There’s also, the beginning of that week, an OpenSSF day where we’ll pull together the leaders of our different communities under OpenSSF, talk about the projects going on, talk about where things might head. Anybody who wants to get more involved or wants to just know more about what we’re doing, please come to that event. There’ll be some webcasting from that, too, some streaming. But this is also perhaps the first chance in two years for this community to really meet face-to-face. And so we plan to take advantage of that.
And then there’s another event at the tail end of that week, one called the critical software summit, which will be all about, what are the issues involved now that the software is essentially the roads and bridges of modern infrastructure? So stick around for that that week, at the end of that week, on the Friday, as well as the Global Software Vulnerability Summit, which will be focused on, how do we find bugs, get them fixed, and get them distributed, and all those kinds of issues that come up. And so that’s been announced. And the CFP is still open for that. And that’ll be on Friday, as well. So that week in Austin. Come if you can.
There’ll be other things going on soon, too, now that conferences are starting to pick up, people are starting to travel again. So, and we’ve still got a heavy list, a heavy kinda focus on webinars and another kinda virtual events and outreach. And of course our community is wide open. So anybody anywhere globally, we want you all involved in the working groups and conversations. Or even just show up and ask questions. We really know we’ve got an educational and community-building task to do ahead of us. So really, everyone is welcome.
Shimel: No kidding. Hey, that’s the week, it’s The Linux Foundation, what’s the name of the whole open source…
Behlendorf: The Open Source Summit.
Shimel: Just the Open Source Summit?
Behlendorf: Yeah. We do one of these in America, and one in Europe each year, and one in Japan when we can, and had been doing one in China. Obviously, we all hope to get back to that at some point soon.
Shimel: Let’s hope so. And it’s the week of June 20. And if I’m from years, this is before COVID. I’m assuming it’s gonna be the same. Is one ticket is for the whole week, you don’t need to get a special thing for open source security day or supply chain day or…
Behlendorf: There are some side effects in this, but all those events I just mentioned are all one pass, one ticket to the whole thing.
Shimel: Love it. I’m gonna look into it. We need to have a Techstrong presence there. Maybe we’ll do some broadcasting from there.
Behlendorf: We’d love to have you there.
Shimel: If so, yeah, we’ll see you in-person there. Different background, but we’d love to have you.
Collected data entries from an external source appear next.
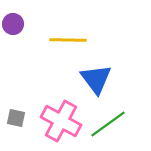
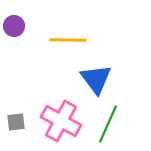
purple circle: moved 1 px right, 2 px down
gray square: moved 4 px down; rotated 18 degrees counterclockwise
green line: rotated 30 degrees counterclockwise
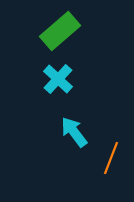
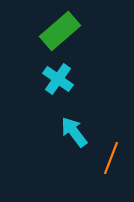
cyan cross: rotated 8 degrees counterclockwise
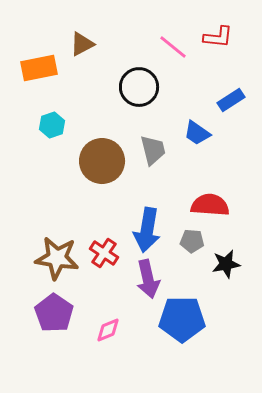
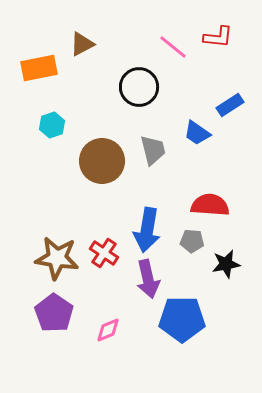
blue rectangle: moved 1 px left, 5 px down
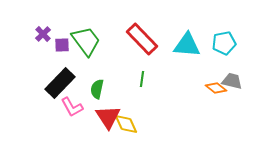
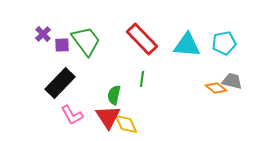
green semicircle: moved 17 px right, 6 px down
pink L-shape: moved 8 px down
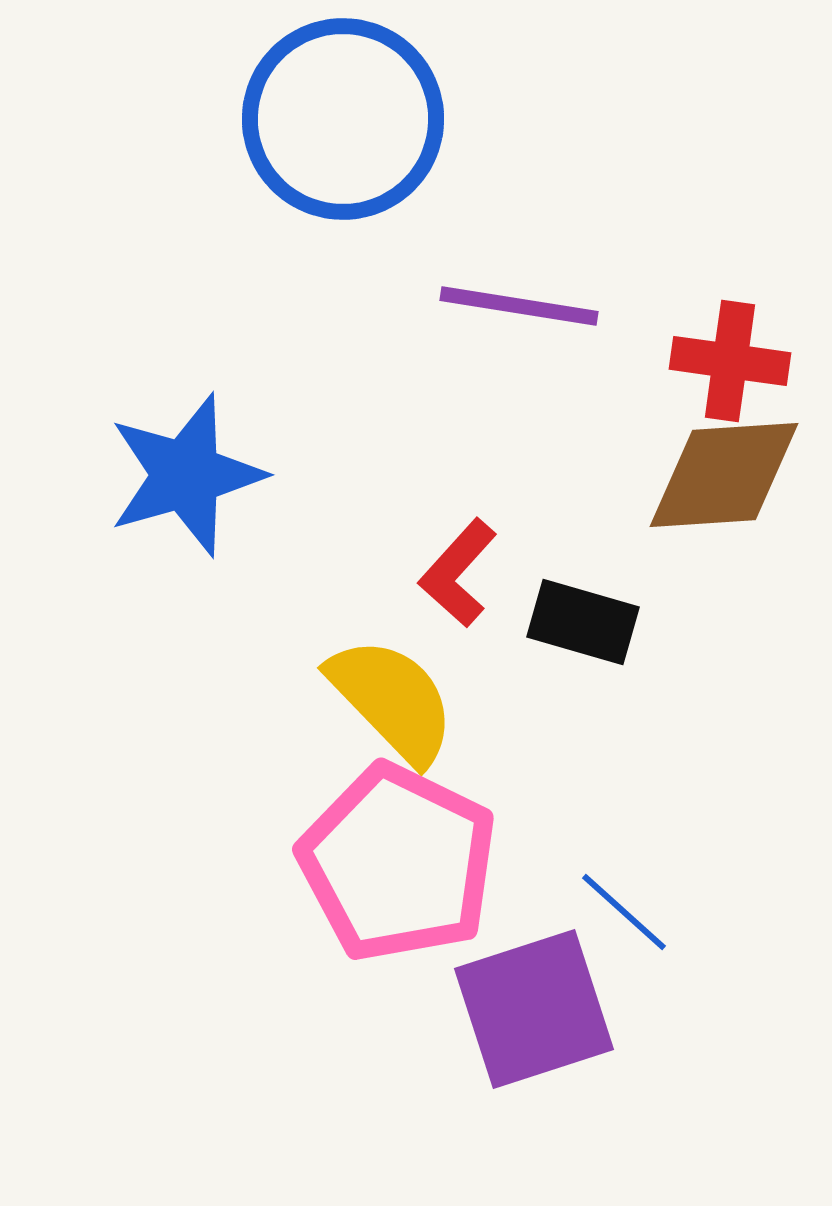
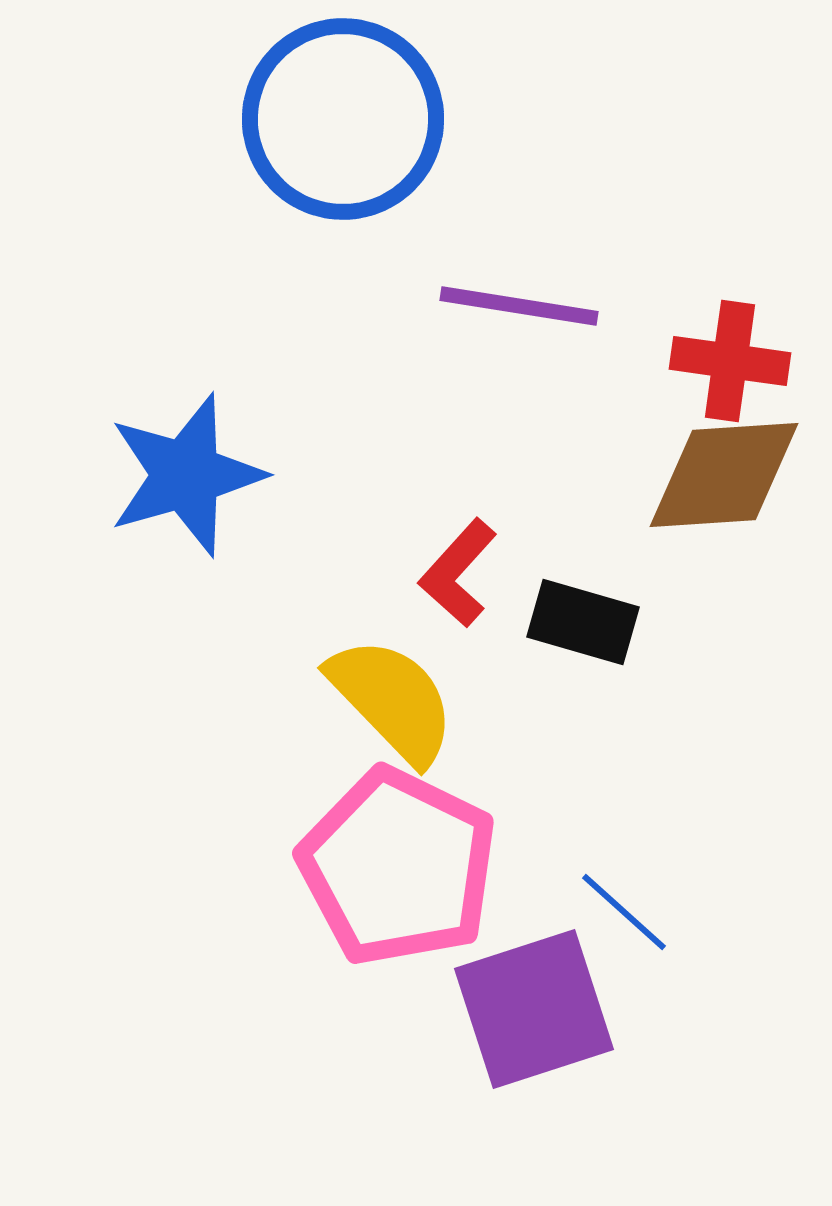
pink pentagon: moved 4 px down
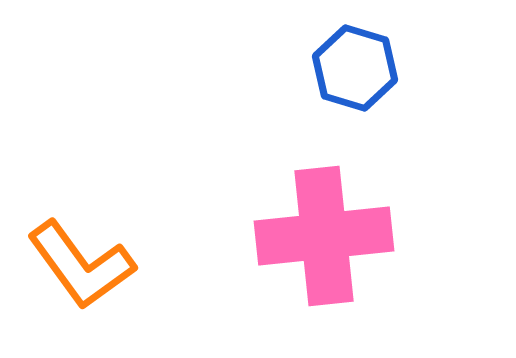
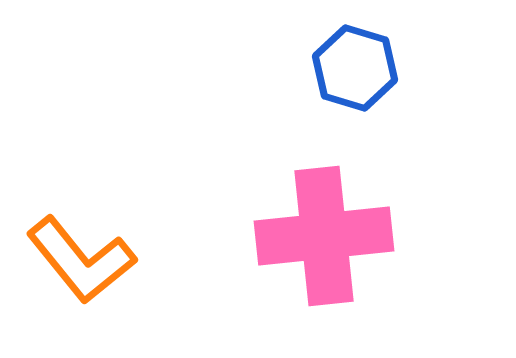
orange L-shape: moved 5 px up; rotated 3 degrees counterclockwise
All right. Brian, we’re about outta time. We’re probably over time but what the heck. Anything else on OSSF you wanna keep the audience up-to-date with?
Behlendorf: It’s just the best kind of circus on the planet. There’s lots of things happening. If you’re deeply technical, good stuff happening in project sigstore and Salsa and other places. We’d love to have you participating. If you wanna focus on education and other kinda guides and things, lots that we could involve you in there. So just come to the website, openSSF.org, and raise your hand, and we’ll put you to work or help you be smarter.
Shimel: Brian, thanks so much for keeping us posted, man. Keep up the great work. Continued success with Open Source Security Foundation, OSSF.
Behlendorf: Thank you, Alan. Thank you, Alan. Take care.
Shimel: Brian Behlendorf with the OSSF here on Techstrong TV. We’re gonna take a break. We’ll be right back.